Aim of the exercise: Wherever the string "Table" shows up in the records below, return that line.

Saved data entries
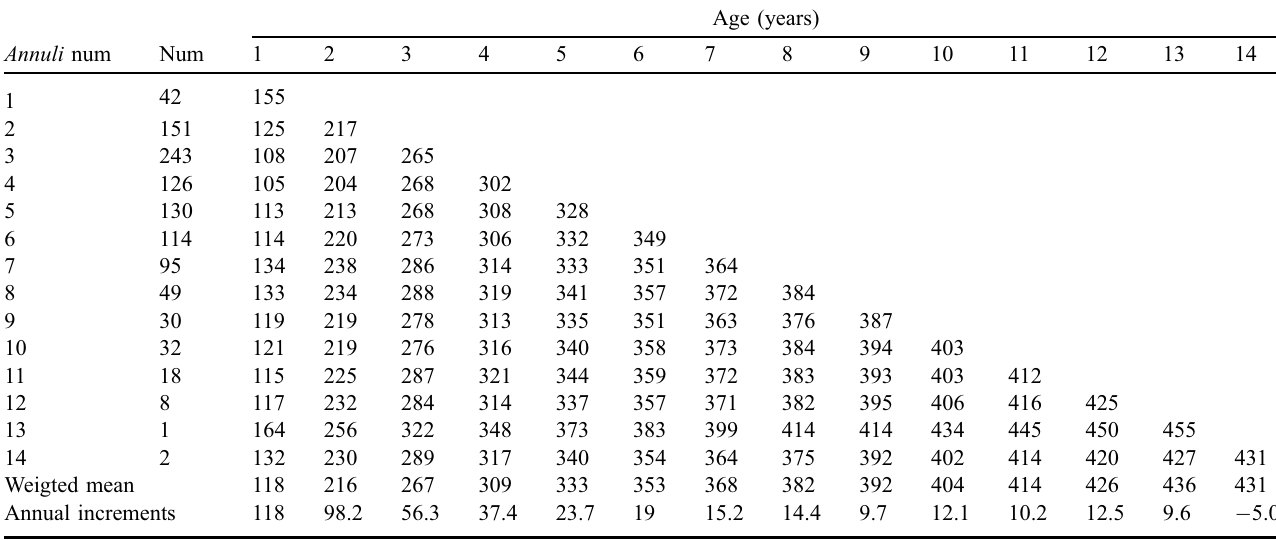
Table 4. Back-calculated total length (mm) at age of pooled sexes of Pagrus pagrus fi shed from 1976 to 1978 along southern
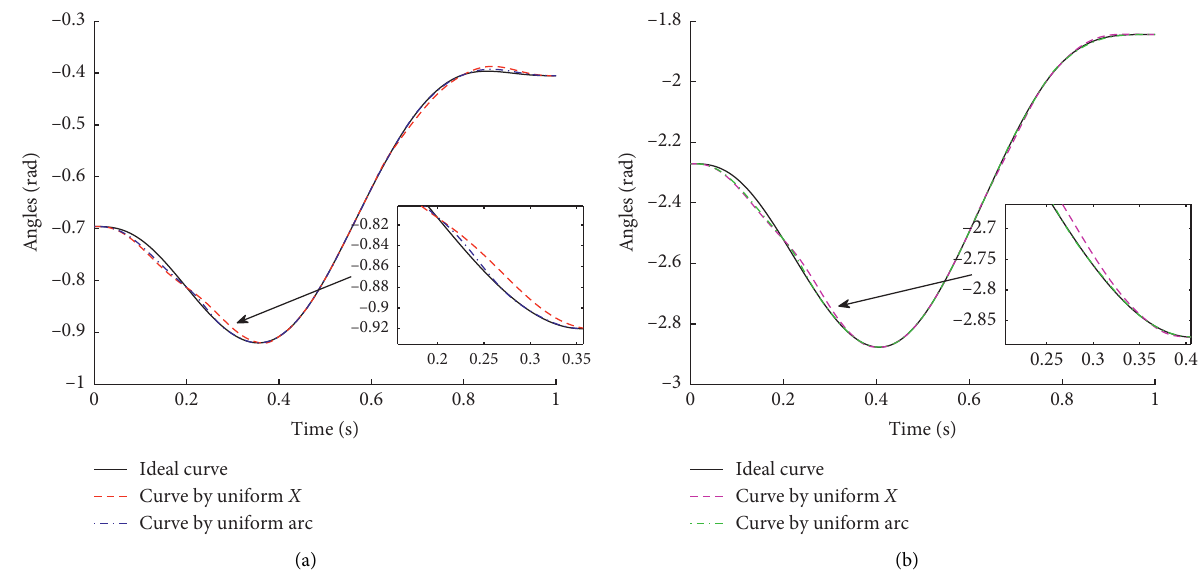
Figure 9: Joint trajectory effect based on spatial divisions. (a) HFE joint trajectory. (b) KFE joint trajectory. Table 5: Corresponding trajectory points of uniform time. Point number Time (s) X position (mm) Y position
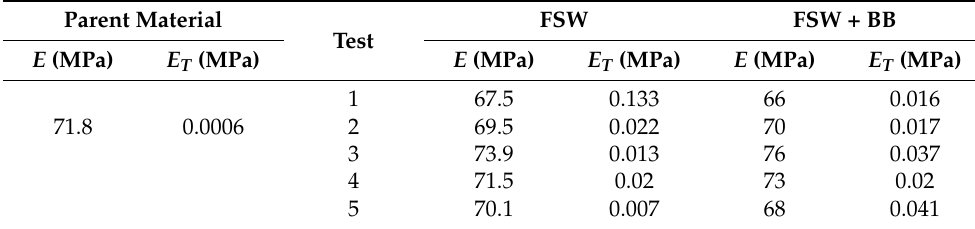
Table 4. Measured E and E T for FSW and FSW + BB specimens. Parent Material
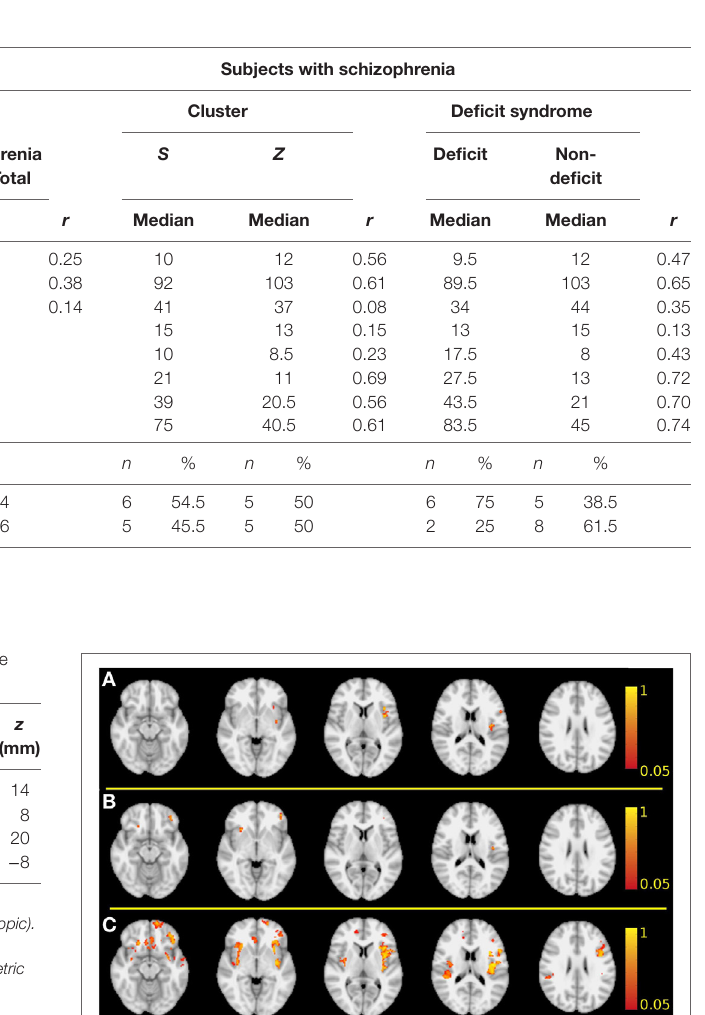
FigUre 1 | Significant gray matter deficits in schizophrenia patients. Row (a) the whole, mixed group of patients with schizophrenia compared to the healthy controls. Row (B) the deficit group compared to the healthy controls. Row (c) the cluster S compared to the healthy controls. Red-to-yellow volumetric clusters indicate p values between 0.05 and 1, corrected for multiple comparisons. In all three comparisons, the same slices are presented at z -coordinates indicated at the bottom of the figure.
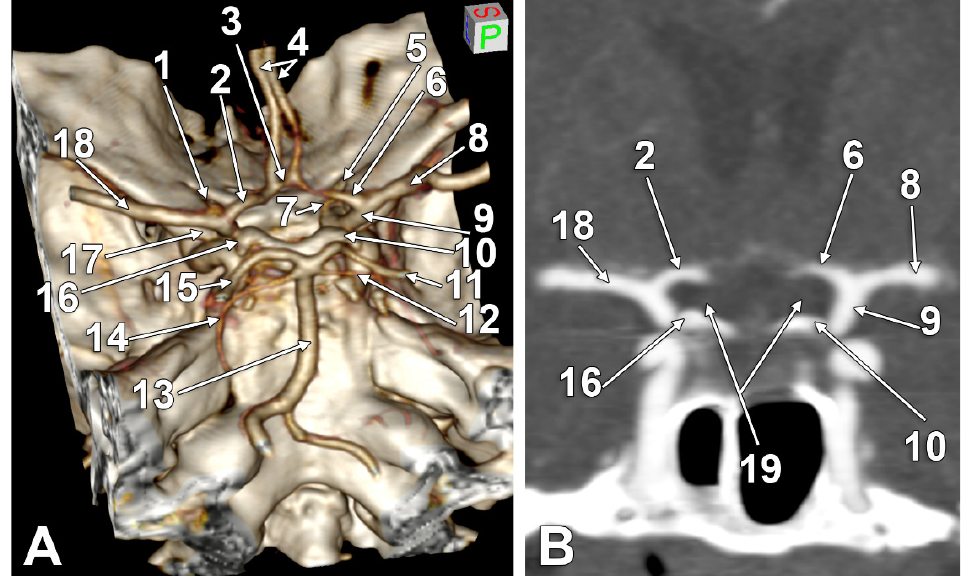
Figure 1. ( A ) Three-dimensional volume rendering of the skull base, left posterosuperolateral view. ( B ) Coronal cut through the internal carotid arteries bifurcation. Supraoptic A1 segments of the anterior cerebral arteries. 1. Left optic canal; 2. supraoptic A1 segment of the left anterior cerebral artery; 3. anterior communicating artery; 4. A2 (postcommunicating) segments of the anterior cerebral arteries; 5. right optic canal; 6. supraoptic A1 segment of the right anterior cerebral artery; 7. right ophthalmic artery; 8. right middle cerebral artery; 9. right internal carotid artery; 10. right posterior clinoid process; 11. right posterior cerebral artery; 12. right superior cerebellar artery; 13. basilar artery; 14. left superior cerebellar artery; 15. left posterior cerebral artery; 16. left posterior clinoid process; 17. left anterior clinoid process; 18. left middle cerebral artery; 19. optic nerves.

Result for this task:
Table 4. Back-calculated total length (mm) at age of pooled sexes of Pagrus pagrus fi shed from 1976 to 1978 along southern
Figure 9: Joint trajectory effect based on spatial divisions. (a) HFE joint trajectory. (b) KFE joint trajectory. Table 5: Corresponding trajectory points of uniform time. Point number Time (s) X position (mm) Y position
Table 4. Measured E and E T for FSW and FSW + BB specimens. Parent Material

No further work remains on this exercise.